Although there are many more things you should learn about robots.txt files , besides reviewing Google’s own documentation , they are essentially one of the most important tools we have to allow or limit the crawling of our pages.
In other words, it is a file that can
Prohibit Googlebot or any other search engine with its spider (identifi by robots.txt as User-agent ) from crawling some pages (or even all of them) .
The robots.txt is a simple text file that we must upload to the root of our domain. For example:
yourdomain/robots.txt
In it we establish a series of tracking prohibition rules (Disallow), or permission (Allow) for each.
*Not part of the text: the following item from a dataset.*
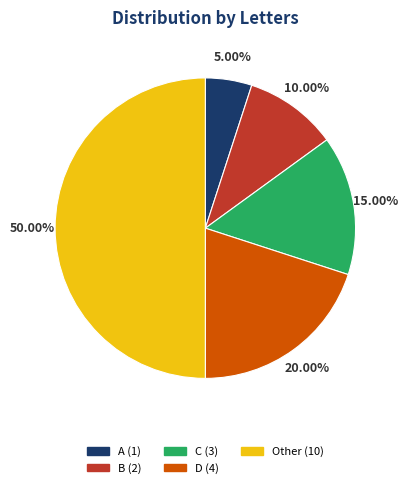

Which has a higher value, B or C?

C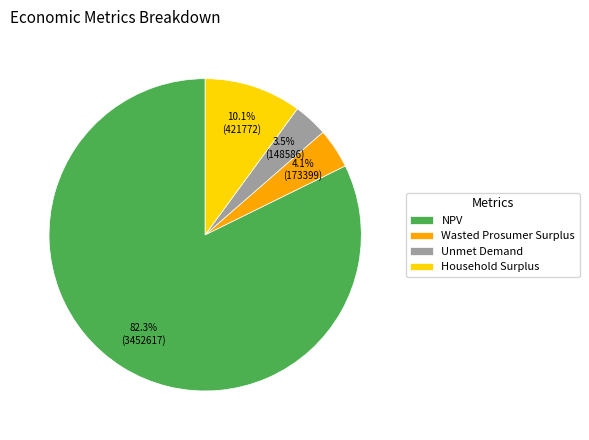

To the nearest percent, what is the average slice percentage?

25%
User-agent or, for all with a *, such that:
We are fac with a page with sensitive information that we have not necessarily block by login.
Se have areas of our site with duplicate content that we are not interest in rirecting, but we are not interest in detecting either.
We have just launch a site and we want the vk database bot to focus on certain pages and we will later unblock the ones we are interest in entering its crawl queue.
What problems could robots.txt present?
As with everything, the use of robots.txt can also be risky if appli incorrectly:
We must be careful not to use the “Disallow: /” formula, which would prevent the indexing of our entire site, which is why we classify it as a dangerous practice.
This is not a good deindexing tool, it only blocks what are the benefits of creating a digital marketing budget? spiders. This means that even if a URL has been block by robots, it may still appear in the SERPs days later.
It does not prevent your
URL from being index if it has external links, so it snbd host may still appear in the SERPs with a description such as: “There is no information available about this page.”